|Review by bunkie||posted 1266 days ago||2676 views||0 times favorited||10 comments|
I lucked into the closeout deal at Woodcraft where it was being sold for $150. Shipping was $75. As I live in an apartment in NYC, I had it delivered to my sister’s house as she has both a garage and an SUV I could borrow to get it to my shop which is in Pennsylvania. It was shipped the same day and it arrived in three business days. I was concerned about how I would get it out of the truck, but the shipper had a liftgate and it was no problem. The best news was that it fit in my car:
I realize that this is somewhat off-topic for a typical review, but I feel that this is useful information in that big machinery can be very difficult to physically acquire.
Cleaning and setup took about two hours, taking my time. Here’s the top after cleaninng:
I had absolutely no problems with assembly or setup. No missing parts, no horribly buried bolts to tighten, no doing it wrong then having to go back and do it right. I tool my time, read the manual and did the parts inventory before I began. The base is very nicely finished, the metalwork is straight and square and the door and dust port fit nicely. I didn’t have to adjust the motor position.

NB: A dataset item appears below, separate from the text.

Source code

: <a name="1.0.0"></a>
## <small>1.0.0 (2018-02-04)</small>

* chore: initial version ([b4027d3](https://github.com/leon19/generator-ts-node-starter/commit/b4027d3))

The body of the jointer is a mix of rough castings and nicely-machined surfaces. The infeed table and the outfeed table were smooth and flat as far as I can tell (using my level as a straightedge, I could see no obvious dips or bumps).
The knives needed no adjusting whatsoever. The fence stops for 45 and 90 degrees did need to be touched up, but that went quickly. The infeed and outfeed tables were co-planar and needed no adjustment except for height. Table height is adjusted using handwheels. Here’s one area where it could be better, There’s a fair amount of lash in the wheels. It’s not a big deal as it doesn’t really affect the result, but this is one area where the low cost of the tool is apparent.
The power switch is something of an impostor. It looks like a proper magnetic switch, but it is a mechanical switch. I discovered this when I plugged the jointer in and it started up. Luckily, I was running through a power strip and it popped the strip’s circuit breaker.
The unit is very quiet. There is minimal vibration. I didn’t try the nickel test, but I feel it would pass without problems. The motor takes about 1.5 seconds to come up to speed, almost like a soft-start router. I like this.
How does it perform? In a word, fairly well. I faced-planed some 24” long cherry and the face was nice and smooth. I couldn’t see any knife marks and there was no tearout except at the very ends of the boards. I then edge-jointed the boards and looked for gaps by holding the boards toghether and looking at a light source. I couldn’t find any.
This is my first big jointer. I have the ShopSmith 4” jointer so I’m not a stranger to them. In all, I’m very happy so far. This model has been replaced by a machine that has it’s power switch on a post, probably for safety reasons. I’m looking forward to milling some of the short logs I have in the driveway now that I have a jointer with enought capacity to give me flat faces.